Out here in the sea, the conditions changed: fewer clear geographic signposts indicated how currents might flow, nothing like the strait which formed a bottleneck. If there were such channels, they were far less apparent from the surface.
But the greatest challenge was always knowing where they were. As advanced and precise as their speedometers and compasses were, some part of the calculation of motion and direction—due to the drift of the currents and the minuscule wobble of their bearing—was always left to chance.
Leaving the sails for several precious second, Jinai unfolded their map and pored over the markings they had at their disposal, glancing now and then at the passing island cliffs and stone stacks as reference points.
“We’ll want to head five degrees south of dead east,” she called out.
Anqien nodded, taking the helm a touch to starboard. “And closer to beam now?”
“Just about to get that.” Jinai stowed the map and sprung to the mainsheet, where she set the sail into a beam reach.
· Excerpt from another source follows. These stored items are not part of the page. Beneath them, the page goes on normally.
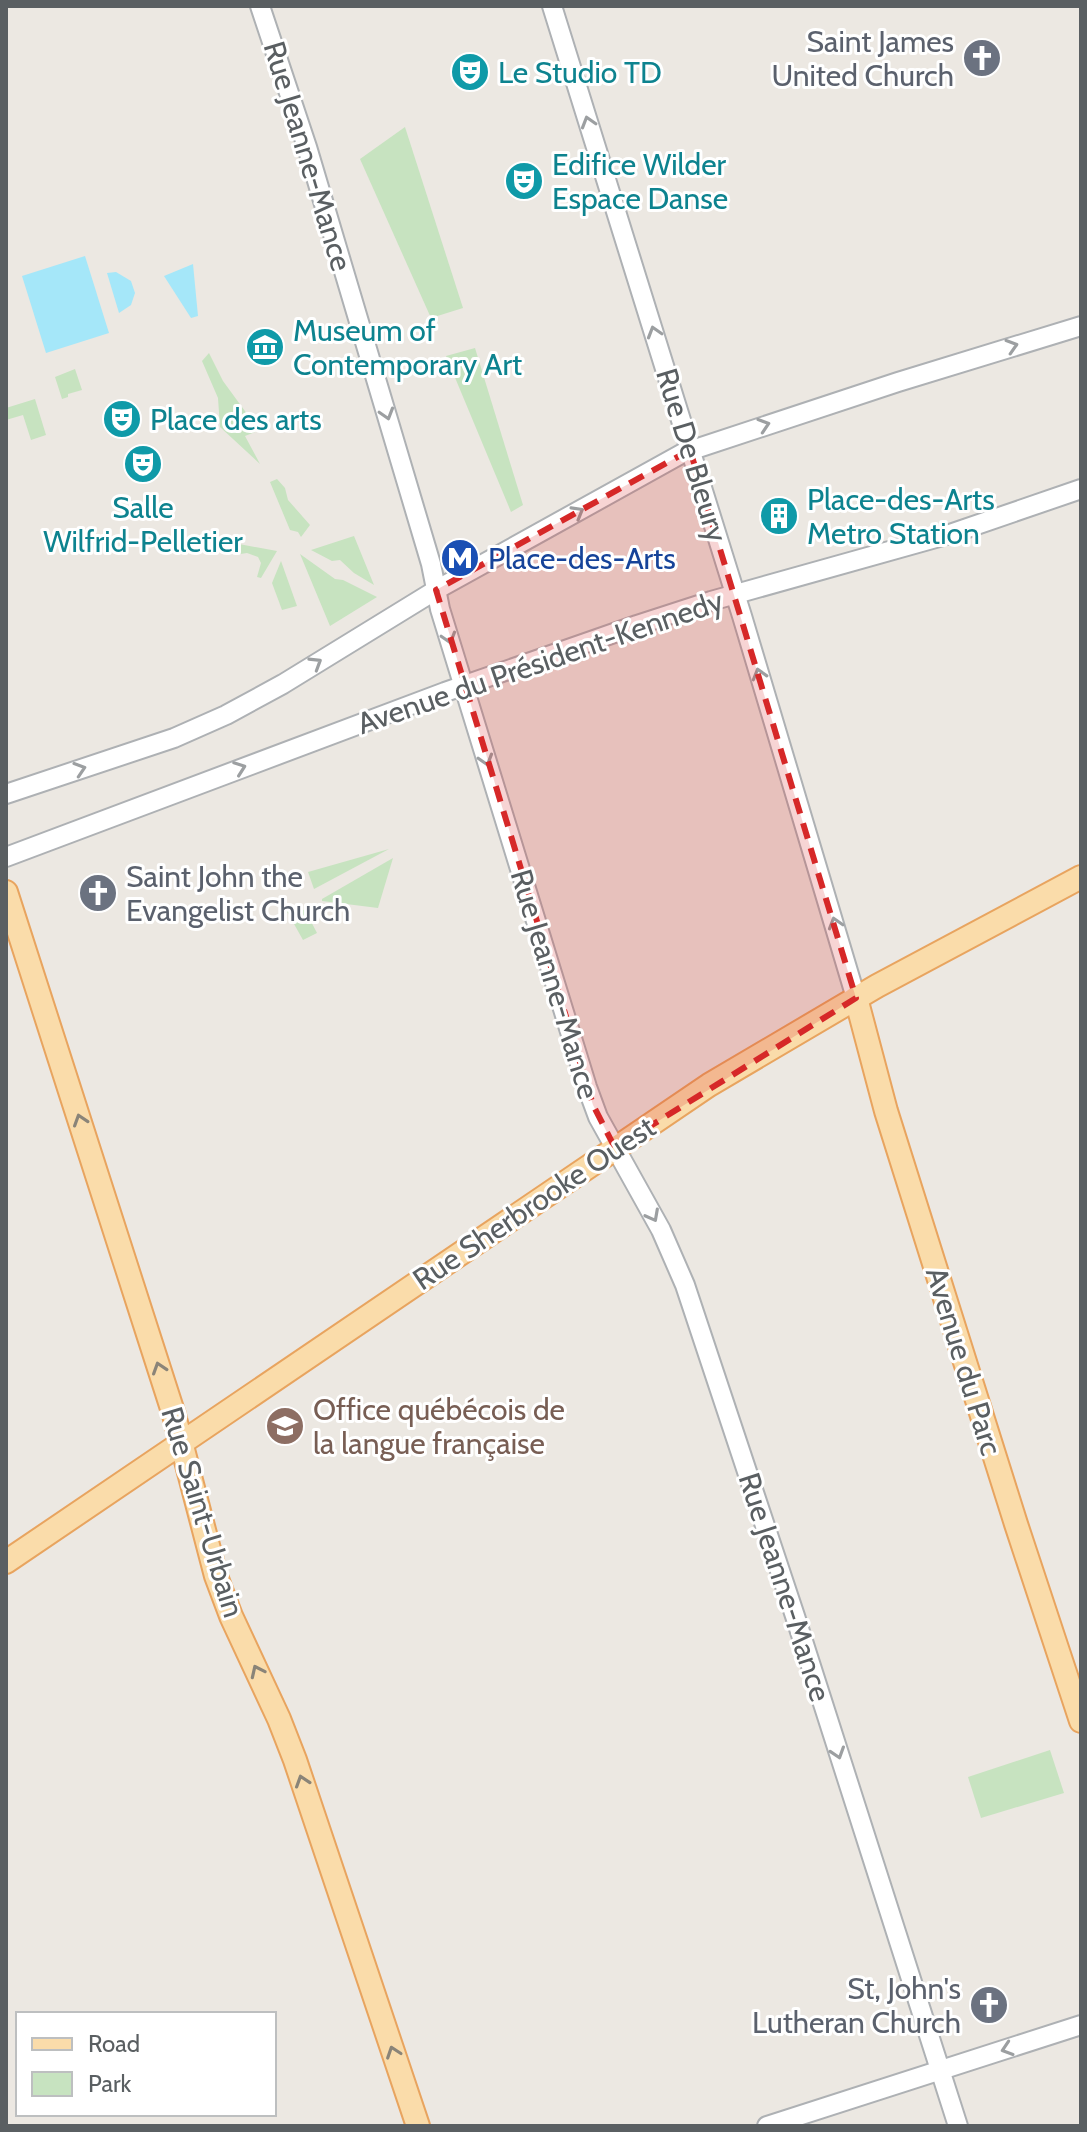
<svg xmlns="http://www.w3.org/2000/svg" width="1087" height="2132" font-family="Cabin,sans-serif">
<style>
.green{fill:#c7e3c0}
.water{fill:#a5e7f9}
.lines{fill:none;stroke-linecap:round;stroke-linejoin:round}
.minor-casing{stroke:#aeb1b4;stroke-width:22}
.major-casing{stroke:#e8a45f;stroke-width:26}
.minor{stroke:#fff;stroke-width:18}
.major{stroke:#fadcaa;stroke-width:22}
.oneway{stroke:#9c9fa1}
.oneway2{stroke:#8a8478}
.marked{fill:#d62828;fill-opacity:0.2;stroke:#d62828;stroke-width:6;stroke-dasharray:16 10;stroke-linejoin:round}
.labels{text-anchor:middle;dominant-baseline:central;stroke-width:6;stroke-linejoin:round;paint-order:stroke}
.worship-label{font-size:30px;fill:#5b616d;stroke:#fff;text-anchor:end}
.culture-label{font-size:30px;fill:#0d838f;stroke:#fff;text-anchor:start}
.street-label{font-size:30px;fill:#5a5f62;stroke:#fff}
.transit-label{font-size:30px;fill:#164399;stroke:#fff;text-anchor:start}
.education-label{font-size:30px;fill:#785e54;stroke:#fff;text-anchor:start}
</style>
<rect width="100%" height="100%" fill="#ece8e2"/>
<g class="green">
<polygon points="405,127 463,308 431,318 360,159"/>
<polygon points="475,348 523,505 511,512 446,356"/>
<polygon points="209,353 223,381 250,418 255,432 245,436 260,464 220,427 218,398 202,361"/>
<polygon points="75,369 82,390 68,394 68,397 62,399 55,377"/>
<polygon points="35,399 46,435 31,440 23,415 6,420 6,408"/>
<polygon points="277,479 285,488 288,500 310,525 301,537 298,532 290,530 270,482"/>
<polygon points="354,536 374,585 354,573 340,560 332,561 311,550"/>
<polygon points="239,544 277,551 261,578 257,577 261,563 258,557 247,553 234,555"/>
<polygon points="300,554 335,579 343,580 377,597 330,626"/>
<polygon points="281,561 297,606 282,610 272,583"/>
<polygon points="389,849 314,889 308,872"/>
<polygon points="393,858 378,908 322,901 322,899"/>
<polygon points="285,908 305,910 317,933 303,940"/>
<polygon points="1050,1750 1064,1793 981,1818 968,1777"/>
</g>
<g class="water">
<polygon points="85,256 109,333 46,353 22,276"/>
<polygon points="193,264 198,316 191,318 164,276"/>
<polygon points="116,272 131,281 135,293 131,305 119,313 107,273"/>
</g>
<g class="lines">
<g class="minor-casing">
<g id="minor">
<polyline points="260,6 307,147 431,564 440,609 587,1087 598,1117 661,1230 685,1285 795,1616 958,2126"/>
<polyline points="552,6 742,616 856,998"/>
<polyline points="6,794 174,738 226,715 283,684 436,590 683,453 898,382 1081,326"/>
<polyline points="6,857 445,692 637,625 711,601 950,534 1081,489"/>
<polyline points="767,2126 1081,2025"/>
</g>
</g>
<g class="major-casing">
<g id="major">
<polyline points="6,892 174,1415 216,1576 231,1616 279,1719 295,1760 418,2126"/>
<polyline points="856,998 886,1111 1016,1524 1081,1721"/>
<polyline points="6,1562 709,1085 877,986 1081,877"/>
</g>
</g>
<use href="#minor" class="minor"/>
<use href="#major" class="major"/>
</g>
<defs><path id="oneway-chevron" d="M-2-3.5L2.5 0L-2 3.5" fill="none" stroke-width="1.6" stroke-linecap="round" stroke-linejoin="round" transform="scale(2)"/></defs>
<g class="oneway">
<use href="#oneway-chevron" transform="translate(588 122) rotate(-107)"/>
<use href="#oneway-chevron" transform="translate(654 332) rotate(-107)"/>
<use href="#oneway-chevron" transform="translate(1012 346) rotate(-17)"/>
<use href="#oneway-chevron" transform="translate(387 414) rotate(73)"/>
<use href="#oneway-chevron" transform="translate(764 425) rotate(-18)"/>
<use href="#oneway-chevron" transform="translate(578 512) rotate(-30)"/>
<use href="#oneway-chevron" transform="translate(449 638) rotate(73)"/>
<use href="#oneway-chevron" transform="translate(316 663) rotate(-32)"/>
<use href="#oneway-chevron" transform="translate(759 674) rotate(-106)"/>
<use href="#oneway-chevron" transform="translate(486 760) rotate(73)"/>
<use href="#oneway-chevron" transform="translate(240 768) rotate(-20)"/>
<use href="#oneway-chevron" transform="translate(80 769) rotate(-18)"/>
<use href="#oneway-chevron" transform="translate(835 923) rotate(-107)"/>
<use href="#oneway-chevron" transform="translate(653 1216) rotate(62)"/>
<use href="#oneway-chevron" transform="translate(838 1753) rotate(72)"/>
<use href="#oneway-chevron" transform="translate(1007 2049) rotate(162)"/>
</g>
<g class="oneway2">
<use href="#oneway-chevron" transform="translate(80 1120) rotate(-108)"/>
<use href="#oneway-chevron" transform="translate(159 1368) rotate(-108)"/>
<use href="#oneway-chevron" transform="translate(257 1671) rotate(-115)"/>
<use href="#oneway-chevron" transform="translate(302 1781) rotate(-108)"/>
<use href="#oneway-chevron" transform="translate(393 2052) rotate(-109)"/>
</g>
<path class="marked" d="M 690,450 L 856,998 L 615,1148 L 593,1105 L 436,590 Z"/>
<defs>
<g id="church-disc" transform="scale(2)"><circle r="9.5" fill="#6b7280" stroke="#fff"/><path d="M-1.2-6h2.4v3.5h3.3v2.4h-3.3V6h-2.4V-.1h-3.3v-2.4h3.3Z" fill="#fff"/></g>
<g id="theatre-disc" transform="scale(2)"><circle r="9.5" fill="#0f9aa8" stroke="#fff"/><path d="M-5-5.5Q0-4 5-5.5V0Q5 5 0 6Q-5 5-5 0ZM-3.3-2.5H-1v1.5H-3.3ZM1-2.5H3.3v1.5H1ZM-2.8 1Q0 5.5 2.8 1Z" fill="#fff"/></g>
<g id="museum-disc" transform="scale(2)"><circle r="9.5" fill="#0f9aa8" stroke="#fff"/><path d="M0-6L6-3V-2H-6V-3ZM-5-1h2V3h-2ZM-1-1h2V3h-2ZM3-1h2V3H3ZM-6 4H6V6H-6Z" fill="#fff"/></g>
<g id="building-disc" transform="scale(2)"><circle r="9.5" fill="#0f9aa8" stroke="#fff"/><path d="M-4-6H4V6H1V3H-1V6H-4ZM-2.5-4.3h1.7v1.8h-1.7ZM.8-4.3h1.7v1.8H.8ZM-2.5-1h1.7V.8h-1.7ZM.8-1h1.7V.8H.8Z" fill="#fff"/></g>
<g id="metro-disc" transform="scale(2)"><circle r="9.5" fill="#1a4fb4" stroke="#fff"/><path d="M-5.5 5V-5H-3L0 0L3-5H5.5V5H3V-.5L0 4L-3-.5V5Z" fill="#fff"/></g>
<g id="school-disc" transform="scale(2)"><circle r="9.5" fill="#8d6e63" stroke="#fff"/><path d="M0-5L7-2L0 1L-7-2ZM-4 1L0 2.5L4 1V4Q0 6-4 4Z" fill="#fff"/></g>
</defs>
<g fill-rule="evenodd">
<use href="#church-disc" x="982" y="58"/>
<use href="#theatre-disc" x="470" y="72"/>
<use href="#theatre-disc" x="524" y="181"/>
<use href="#museum-disc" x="265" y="347"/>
<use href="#theatre-disc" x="122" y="419"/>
<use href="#theatre-disc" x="143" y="464"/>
<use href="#building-disc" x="779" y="516"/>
<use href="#metro-disc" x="460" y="558"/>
<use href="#church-disc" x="98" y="893"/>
<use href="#school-disc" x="285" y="1426"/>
<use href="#church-disc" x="989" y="2005"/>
</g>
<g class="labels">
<g class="worship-label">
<text x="954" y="41">Saint James<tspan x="954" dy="34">United Church</tspan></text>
<text x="126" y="876" text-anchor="start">Saint John the<tspan x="126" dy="34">Evangelist Church</tspan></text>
<text x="961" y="1988">St, John's<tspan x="961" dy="34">Lutheran Church</tspan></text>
</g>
<g class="culture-label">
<text x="498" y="72">Le Studio TD</text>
<text x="552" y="164">Edifice Wilder<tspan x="552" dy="34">Espace Danse</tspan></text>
<text x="293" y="330">Museum of<tspan x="293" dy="34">Contemporary Art</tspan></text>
<text x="150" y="419">Place des arts</text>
<text x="807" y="499">Place-des-Arts<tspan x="807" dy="34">Metro Station</tspan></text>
<text x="143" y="507" text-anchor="middle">Salle<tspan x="143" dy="34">Wilfrid-Pelletier</tspan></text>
</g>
<g class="street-label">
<text transform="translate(308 156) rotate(73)">Rue Jeanne-Mance</text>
<text transform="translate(692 455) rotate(73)">Rue De Bleury</text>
<text transform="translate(540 662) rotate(-19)">Avenue du Président-Kennedy</text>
<text transform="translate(555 984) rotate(73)">Rue Jeanne-Mance</text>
<text transform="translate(534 1203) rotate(-34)">Rue Sherbrooke Ouest</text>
<text transform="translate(964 1361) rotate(73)">Avenue du Parc</text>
<text transform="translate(203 1512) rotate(73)">Rue Saint-Urbain</text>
<text transform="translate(785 1587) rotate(72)">Rue Jeanne-Mance</text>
</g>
<g class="transit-label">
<text x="488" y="558">Place-des-Arts</text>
</g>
<g class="education-label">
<text x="313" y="1409">Office québécois de<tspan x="313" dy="34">la langue française</tspan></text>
</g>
</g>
<rect width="1087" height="2132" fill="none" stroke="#5a5f62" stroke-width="16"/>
<rect x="16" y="2012" width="260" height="104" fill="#ffffff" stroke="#bdbfc0" stroke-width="2"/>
<rect x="32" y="2038" width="40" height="12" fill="#fadcaa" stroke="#bdbfc0" stroke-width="2"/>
<text x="88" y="2052" font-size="24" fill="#5a5f62">Road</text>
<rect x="32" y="2072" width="40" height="24" fill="#c7e3c0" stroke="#bdbfc0" stroke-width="2"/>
<text x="88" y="2092" font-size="24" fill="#5a5f62">Park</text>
</svg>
“You making a beeline for Caiyun?” asked Iki through the relay.
“Unless the wind changes, yes,” she replied. “Speaking of which, what’s the wind looking like?”
“It’s set to oscillate between a northwesterly and a northerly, but that shouldn’t change your trajectory, beyond microadjustments.” He clicked his tongue. “Easy day for a trial run, huh?”
“Hey! I can’t tell the future,” Telaki muttered.
“Suits me,” Anqien said. “We’ll just hope for good wind on the race day itself.”